The body is still sculpted, his chest massive, his muscular legs still seemingly powerful enough in their step to carry tacklers into the end zone as he did with his 7-yard touchdown run to beat the Jets in the AFC Championship game in 1983.
“But I’ve totally changed,” says Bennett, now just short of his 38th birthday. “My personality, my presence . . . because of the spirit of God in my life. My perspective has changed, I look at things differently.”
He held out of the Dolphins’ camp in 1987 over the difference between a $225,000 contract and a $240,000 contract. Before facing the Jets – the team that had cut him – in the 1983 title game, he was quoted as saying: “I’ve been waiting a long time to get a shot back at the Jets. Not for revenge, but to hurt them. Get back at them for what they did to me.”
Ten years ago, he was susceptible to the frolics of a 27-year-old with money in his pocket, a certain measure of fame and the allure of the good life pro athletes are so often associated with.
“I did the bar scene as well as someone who would not be saved,” Bennett said, with no righteousness nor holier-than-thou tone attached; just that new perspective. “I always was what you would call a religious person. I went to chapel, I prayed . . . but I lived like someone who didn’t know Christ.” He wasn’t a star, but he was a professional athlete in America. Enough said.
And like so many of his peers, he got to be 35 and found it wasn’t enough. The bars grew boring.
The Dolphins released him in April 1989, a long-shot walk-on who had outlasted hundreds of higher-profile draft choices. An accomplishment, but not enough to live on the next 35 years of his life. He tried assorted businesses.
Bennett’s 34 was a hot York night spot, but underage drinking violations soiled his name. He sold out. He opened a chicken & ribs carryout in the city, but it lasted little more than a year. He involved himself with charities and civic organizations.
Still, he was empty. “My life changed drastically (after football),” he said. “When you go from a six-figure income to no income, your life changes.” It was more than even that, though, which began his path to Living Word and to the Jesus Shop, a Christian book and clothing store that he and his wife op erate in Baltimore.
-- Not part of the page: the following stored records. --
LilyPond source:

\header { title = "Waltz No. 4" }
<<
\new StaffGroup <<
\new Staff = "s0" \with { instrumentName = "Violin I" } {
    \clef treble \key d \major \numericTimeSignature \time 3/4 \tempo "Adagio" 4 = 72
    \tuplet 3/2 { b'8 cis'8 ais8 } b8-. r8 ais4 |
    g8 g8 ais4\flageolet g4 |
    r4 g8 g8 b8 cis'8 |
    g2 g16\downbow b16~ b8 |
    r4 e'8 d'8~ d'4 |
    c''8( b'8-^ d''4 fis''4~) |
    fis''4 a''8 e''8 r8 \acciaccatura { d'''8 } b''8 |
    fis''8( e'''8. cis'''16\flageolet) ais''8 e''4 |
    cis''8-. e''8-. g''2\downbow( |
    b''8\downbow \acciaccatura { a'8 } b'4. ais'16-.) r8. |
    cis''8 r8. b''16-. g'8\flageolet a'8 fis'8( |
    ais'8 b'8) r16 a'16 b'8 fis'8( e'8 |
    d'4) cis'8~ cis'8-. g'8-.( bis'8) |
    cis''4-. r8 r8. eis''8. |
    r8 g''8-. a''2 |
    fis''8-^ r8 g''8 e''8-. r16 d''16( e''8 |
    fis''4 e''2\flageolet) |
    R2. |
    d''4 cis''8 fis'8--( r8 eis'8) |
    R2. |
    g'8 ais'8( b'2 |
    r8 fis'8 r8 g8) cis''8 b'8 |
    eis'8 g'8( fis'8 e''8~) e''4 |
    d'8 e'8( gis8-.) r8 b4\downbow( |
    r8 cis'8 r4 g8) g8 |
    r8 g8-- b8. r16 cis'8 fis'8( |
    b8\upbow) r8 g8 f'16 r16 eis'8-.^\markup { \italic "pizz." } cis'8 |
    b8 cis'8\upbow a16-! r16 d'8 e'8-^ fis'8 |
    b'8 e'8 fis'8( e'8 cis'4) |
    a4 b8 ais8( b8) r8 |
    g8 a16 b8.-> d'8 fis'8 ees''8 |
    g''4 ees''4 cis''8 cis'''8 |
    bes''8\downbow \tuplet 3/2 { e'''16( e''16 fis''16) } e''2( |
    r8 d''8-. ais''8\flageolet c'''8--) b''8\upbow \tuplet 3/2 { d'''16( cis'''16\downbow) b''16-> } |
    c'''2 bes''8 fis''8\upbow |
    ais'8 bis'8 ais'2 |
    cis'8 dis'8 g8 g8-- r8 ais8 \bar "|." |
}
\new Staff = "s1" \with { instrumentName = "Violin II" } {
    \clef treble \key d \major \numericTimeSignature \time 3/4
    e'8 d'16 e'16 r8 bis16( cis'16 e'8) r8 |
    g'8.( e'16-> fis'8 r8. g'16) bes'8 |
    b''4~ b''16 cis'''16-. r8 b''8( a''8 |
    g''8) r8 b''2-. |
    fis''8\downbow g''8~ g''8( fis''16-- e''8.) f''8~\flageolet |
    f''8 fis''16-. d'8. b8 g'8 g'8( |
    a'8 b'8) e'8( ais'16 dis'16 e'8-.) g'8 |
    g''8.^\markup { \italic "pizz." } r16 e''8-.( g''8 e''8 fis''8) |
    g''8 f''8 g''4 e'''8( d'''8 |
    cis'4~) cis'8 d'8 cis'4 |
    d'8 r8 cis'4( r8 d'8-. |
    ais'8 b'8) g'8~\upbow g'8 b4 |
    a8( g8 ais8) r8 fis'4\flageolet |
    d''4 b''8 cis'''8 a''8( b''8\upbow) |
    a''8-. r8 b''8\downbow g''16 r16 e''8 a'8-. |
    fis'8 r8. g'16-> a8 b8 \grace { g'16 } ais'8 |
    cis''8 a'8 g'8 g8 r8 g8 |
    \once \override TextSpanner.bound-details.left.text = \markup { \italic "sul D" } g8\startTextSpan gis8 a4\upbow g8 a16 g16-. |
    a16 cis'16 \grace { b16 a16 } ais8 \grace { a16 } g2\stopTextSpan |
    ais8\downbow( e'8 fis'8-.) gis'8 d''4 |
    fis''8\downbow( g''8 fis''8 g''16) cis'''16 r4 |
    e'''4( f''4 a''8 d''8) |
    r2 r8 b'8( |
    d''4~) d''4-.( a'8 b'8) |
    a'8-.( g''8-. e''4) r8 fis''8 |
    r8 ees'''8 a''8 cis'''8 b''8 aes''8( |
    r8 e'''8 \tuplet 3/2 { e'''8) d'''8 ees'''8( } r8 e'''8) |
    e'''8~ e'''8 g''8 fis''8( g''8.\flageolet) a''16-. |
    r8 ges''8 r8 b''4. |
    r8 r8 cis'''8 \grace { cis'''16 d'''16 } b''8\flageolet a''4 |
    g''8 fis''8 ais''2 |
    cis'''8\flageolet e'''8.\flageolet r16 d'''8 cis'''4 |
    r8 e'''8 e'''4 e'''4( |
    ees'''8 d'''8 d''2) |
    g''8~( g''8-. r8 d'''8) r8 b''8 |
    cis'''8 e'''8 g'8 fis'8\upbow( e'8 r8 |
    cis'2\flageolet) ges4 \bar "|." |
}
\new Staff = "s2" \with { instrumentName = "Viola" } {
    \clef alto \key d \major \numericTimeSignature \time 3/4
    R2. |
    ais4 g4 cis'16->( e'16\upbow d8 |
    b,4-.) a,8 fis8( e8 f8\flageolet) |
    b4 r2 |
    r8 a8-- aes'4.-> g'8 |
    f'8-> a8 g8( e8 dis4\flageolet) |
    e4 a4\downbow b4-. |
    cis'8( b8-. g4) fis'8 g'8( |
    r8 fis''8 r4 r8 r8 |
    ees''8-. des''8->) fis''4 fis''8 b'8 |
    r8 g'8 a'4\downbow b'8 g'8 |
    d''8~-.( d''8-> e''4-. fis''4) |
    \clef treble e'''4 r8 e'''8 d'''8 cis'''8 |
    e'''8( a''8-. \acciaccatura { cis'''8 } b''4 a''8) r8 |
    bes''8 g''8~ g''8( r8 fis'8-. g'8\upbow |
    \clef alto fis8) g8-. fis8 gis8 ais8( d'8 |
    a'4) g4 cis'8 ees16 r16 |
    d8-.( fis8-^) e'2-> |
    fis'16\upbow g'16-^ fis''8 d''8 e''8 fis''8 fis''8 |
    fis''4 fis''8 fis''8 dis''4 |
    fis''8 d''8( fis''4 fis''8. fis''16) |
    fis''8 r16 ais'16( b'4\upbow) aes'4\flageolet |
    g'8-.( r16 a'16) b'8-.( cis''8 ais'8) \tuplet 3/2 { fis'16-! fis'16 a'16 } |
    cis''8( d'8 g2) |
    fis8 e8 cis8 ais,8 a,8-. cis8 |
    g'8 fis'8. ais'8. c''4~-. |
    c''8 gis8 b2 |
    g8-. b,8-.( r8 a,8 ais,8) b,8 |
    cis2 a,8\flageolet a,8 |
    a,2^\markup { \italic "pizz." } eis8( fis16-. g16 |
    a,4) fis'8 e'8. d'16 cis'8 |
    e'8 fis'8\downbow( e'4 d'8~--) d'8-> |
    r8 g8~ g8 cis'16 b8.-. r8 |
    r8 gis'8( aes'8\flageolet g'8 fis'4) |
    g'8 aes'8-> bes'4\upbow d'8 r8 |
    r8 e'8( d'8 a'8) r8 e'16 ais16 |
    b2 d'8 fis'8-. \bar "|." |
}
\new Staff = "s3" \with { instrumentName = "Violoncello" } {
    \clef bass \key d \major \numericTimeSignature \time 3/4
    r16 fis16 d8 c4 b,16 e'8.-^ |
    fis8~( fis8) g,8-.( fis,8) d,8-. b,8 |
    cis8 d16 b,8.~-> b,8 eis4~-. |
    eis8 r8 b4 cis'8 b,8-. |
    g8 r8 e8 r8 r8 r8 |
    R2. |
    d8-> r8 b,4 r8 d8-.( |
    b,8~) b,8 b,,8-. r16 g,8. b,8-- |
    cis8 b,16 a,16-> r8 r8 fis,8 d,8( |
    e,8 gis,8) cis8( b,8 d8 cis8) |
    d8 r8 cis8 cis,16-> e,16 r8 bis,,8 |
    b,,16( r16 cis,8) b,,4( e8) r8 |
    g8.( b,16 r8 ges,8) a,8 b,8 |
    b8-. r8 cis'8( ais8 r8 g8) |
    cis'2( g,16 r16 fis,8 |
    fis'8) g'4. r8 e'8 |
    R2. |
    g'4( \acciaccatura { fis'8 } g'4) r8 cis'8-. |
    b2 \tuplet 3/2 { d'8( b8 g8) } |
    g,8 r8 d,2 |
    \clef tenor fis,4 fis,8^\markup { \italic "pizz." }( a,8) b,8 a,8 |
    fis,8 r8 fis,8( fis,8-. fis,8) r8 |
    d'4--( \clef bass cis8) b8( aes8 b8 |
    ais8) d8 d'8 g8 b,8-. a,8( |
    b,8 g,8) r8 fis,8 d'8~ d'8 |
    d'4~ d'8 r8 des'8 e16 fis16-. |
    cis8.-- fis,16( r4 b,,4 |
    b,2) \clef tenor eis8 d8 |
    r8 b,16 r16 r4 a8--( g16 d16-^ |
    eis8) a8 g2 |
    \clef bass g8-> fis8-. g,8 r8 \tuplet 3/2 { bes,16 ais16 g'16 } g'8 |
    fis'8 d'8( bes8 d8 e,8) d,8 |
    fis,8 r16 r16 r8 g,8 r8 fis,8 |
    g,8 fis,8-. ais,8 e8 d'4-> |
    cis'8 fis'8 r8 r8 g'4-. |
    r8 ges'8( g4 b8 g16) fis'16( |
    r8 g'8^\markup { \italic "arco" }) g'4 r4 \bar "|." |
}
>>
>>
“It was a matter of coming to the realization that I’d done just about everything, had just about everything I wanted, but I was still very unhappy,” he said. “There was still a void in my life that needed to be filled. It got to the point where I really didn’t care about anything. “I really started searching in myself to find out why Woody Bennett existed. To know it wasn’t just to play a little football . . . I already had the foothold, but I hadn’t realized it.”
Ironically, the foothold he’ll enjoy Sunday when Living Word buses in boys from several Baltimore high schools to watch the Bills and the Cowboys is built upon the capital of those 10 years running through the NFL. And even on losing those two Super Bowls.
“It gave me the platform . . . that having played football I would be able to minister and to speak to kids . . . because of the platform (God) gave me.” Who knows what path his life might’ve taken had the Dolphins won 10 years ago, had he not inexplicably been shut out of the Dolphin offense after scoring two playoff touchdowns.
“A lot of times if you get into too much success, you lose focus,” he says. “Then you just kind of fall away. “I don’t think all 49 guys lost that day for my purpose . . . but I do think everything has something good in it.”